Error: Address already in use (os error 98)
Stack backtrace:
0: anyhow::error::<impl core::convert::From<E> for anyhow::Error>::from
1: mistralrs_server::main::{{closure}}.70681
2: mistralrs_server::main
3: std::sys::backtrace::__rust_begin_short_backtrace
4: std::rt::lang_start::{{closure}}
5: std::rt::lang_start_internal
6: main
7: __libc_start_call_main
at ./csu/../sysdeps/nptl/libc_start_call_main.h:58:16
8: __libc_start_main_impl
at ./csu/../csu/libc-start.c:360:3
9: _start
This does still happen with the nccl feature in the build and MISTRALRS_NO_NCCL=1 set.
Thank you. Curious about the <candle_core::cuda_backend::CudaStorage as candle_core::backend::BackendStorage>::to_cpu_storage mechanics for using host mem vs device memory. Starting to get my bearings a bit better in the layout of the libraries involved, will try to figure out how that works as shared mem is pretty much a requirement for anyone without their own servers and any sufficiently complex task to pawn off on the machine.
Can confirm encountering the same when trying to use RTX 5070 Ti 16GB with RTX 3060 12GB. Can test any fix on that when available.
Incidentally, since from that I understand, this happens with the Ring backend that's supposed to support heterogeneous cards/nodes I have a tangential question - are there any plans for more allocation options?
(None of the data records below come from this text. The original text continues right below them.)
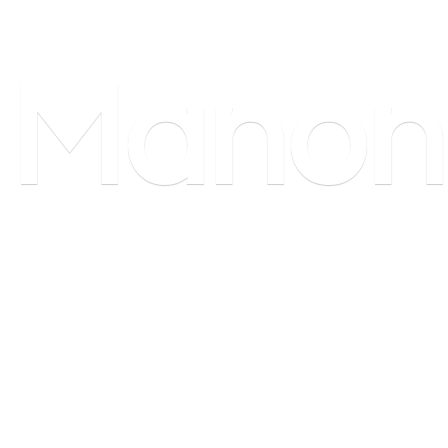
Manon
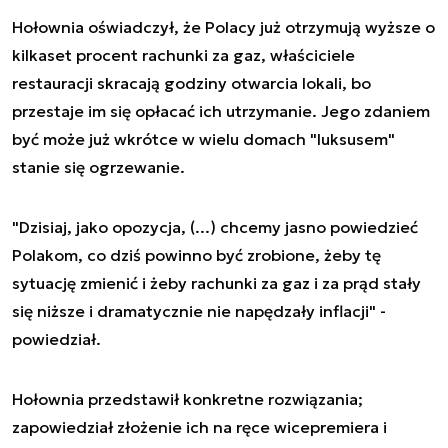
Hołownia oświadczył, że Polacy już otrzymują wyższe o
kilkaset procent rachunki za gaz, właściciele
restauracji skracają godziny otwarcia lokali, bo
przestaje im się opłacać ich utrzymanie. Jego zdaniem
być może już wkrótce w wielu domach "luksusem"
stanie się ogrzewanie.
"Dzisiaj, jako opozycja, (...) chcemy jasno powiedzieć
Polakom, co dziś powinno być zrobione, żeby tę
sytuację zmienić i żeby rachunki za gaz i za prąd stały
się niższe i dramatycznie nie napędzały inflacji" -
powiedział.
Hołownia przedstawił konkretne rozwiązania;
zapowiedział złożenie ich na ręce wicepremiera i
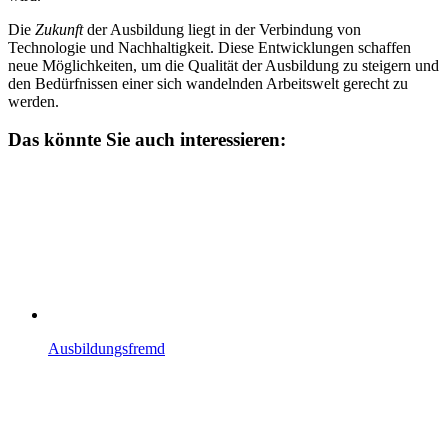
Die
Zukunft
der Ausbildung liegt in der Verbindung von
Technologie und Nachhaltigkeit. Diese Entwicklungen schaffen
neue Möglichkeiten, um die Qualität der Ausbildung zu steigern und
den Bedürfnissen einer sich wandelnden Arbeitswelt gerecht zu
werden.
Das könnte Sie auch interessieren:
Ausbildungsfremd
For example I was thinking about allocating more of the KV cache to the weaker card (though I don't know if that makes sense?).
I have the same question.
My server has eight RTX3090,i also used this command: cargo build --release --features cuda,then i have a model (Qwen3-code-30b),I try to use "RUST_BACKTRACE=1 CUDA_VISIBLE_DEVICES=0,1,2,3,4,5,6,7 ./mistralrs-server --prefix-cache-n 2 --num-device-layers "0:6;1:6;2:6;3:6;4:6;5:6;6:6;7:6" run --model-id Qwen3-Coder-30B-A3B-Instruct/ --dtype auto --max-seq-len 1024 --max-batch-size 1" which happend errors like yours
gpt answers me this errors due to the argument,but i change these arguments which not works
gpt answers me this errors due to the argument,but i change these arguments which not works
I also encountered this issue, solved with a PR #1723 by adding a flag to explicitly denote the number of GPUs used for NCCL. By default, it loads model on only one GPU on CUDA, it reports exactly the same error if we disable NCCL with the env flag.